In 2011, I wrote my first spec TV pilot which, in a crazy round-about way, led to my first job in TV, as a story editor for one of my favorite shows WHITE COLLAR. The best thing about this gig was getting to work with a warm, funny, ultra-talented team of writers who know a hell of a lot about writing television. So all the time, I would ask them a gazillion questions about TV. In return, they would ask me questions about the feature world. I could write many blogs (and probably will) on the differences between writing TV and writing movies. But far and away, the most important difference between the two worlds is simple: the movie industry doesn’t seem like it really wants to make stuff, while in television, they TOTALLY want to make stuff.

Once a show is picked up and put on the air, the clock starts ticking. Episodes must be written, re-written, put through the ringer of notes, rewritten again, shot, edited, all because on a particular day at a certain time, SOMETHING has gotta be on those airwaves. It is a stunning difference. Features are a culture of maybe, while television is a culture of YES, C’MON, LET’S MOVE, FASTER! Now this kind of schedule creates it’s own craziness but compared to the “hurry up and wait” mentality of features, it’s a dream.

I started in the WHITE COLLAR writers room a few weeks late, and show-creator Jeff Eastin and his writers were already well on their way to “breaking” the season. But there was still plenty to do. I worked with the other writers breaking story, writing outlines, reading and giving notes on drafts. But late in the season, I got a surprise. I was assigned an episode to co-write with the excellent Matt Negrete. And that episode, titled “Shoot the Moon”, airs this coming Tuesday night, February 19th, on the USA network.

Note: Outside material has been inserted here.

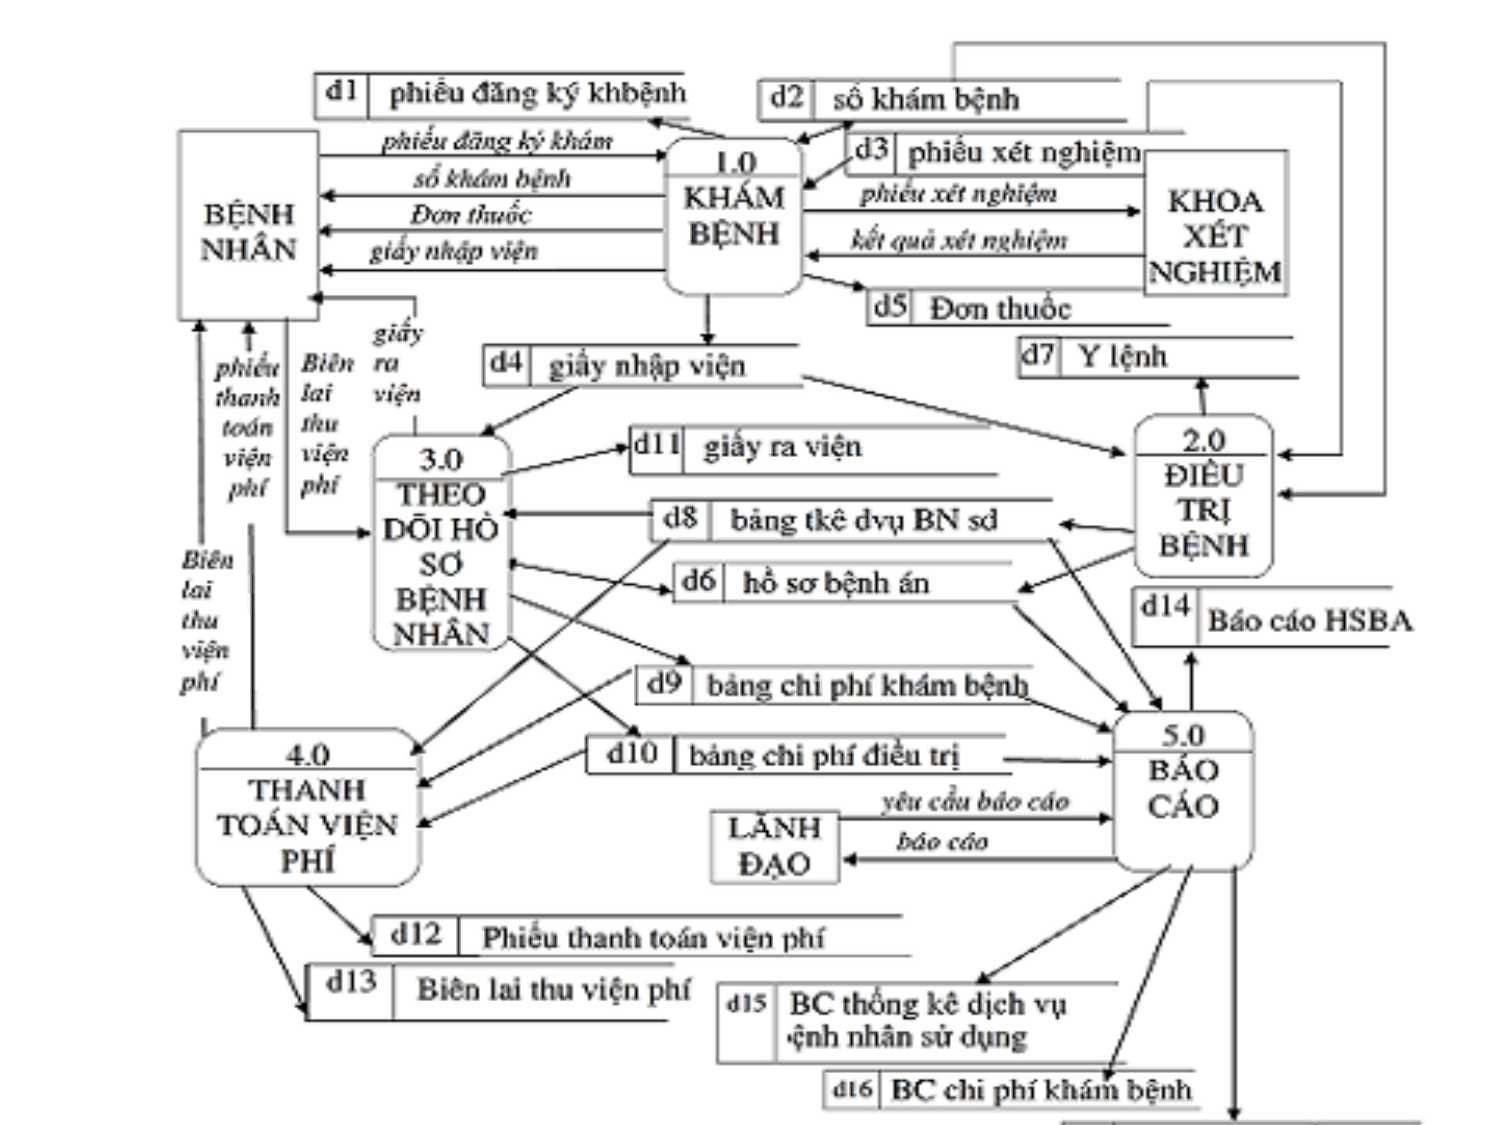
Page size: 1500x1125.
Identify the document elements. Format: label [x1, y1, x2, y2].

list [62, 0, 1451, 1125]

So in February 2012, I started working in television, and one year later, I have my first produced credit on the air. That fast of a turnaround is a dream for a writer who spent ten years working in the land of maybes.

Don’t get me wrong, I still love movies and want to make them. But there are things to love about TV, and number one on the list: television is all about getting stuff made. And this Tuesday, I can proudly say…I helped make some stuff. Check it out if you can.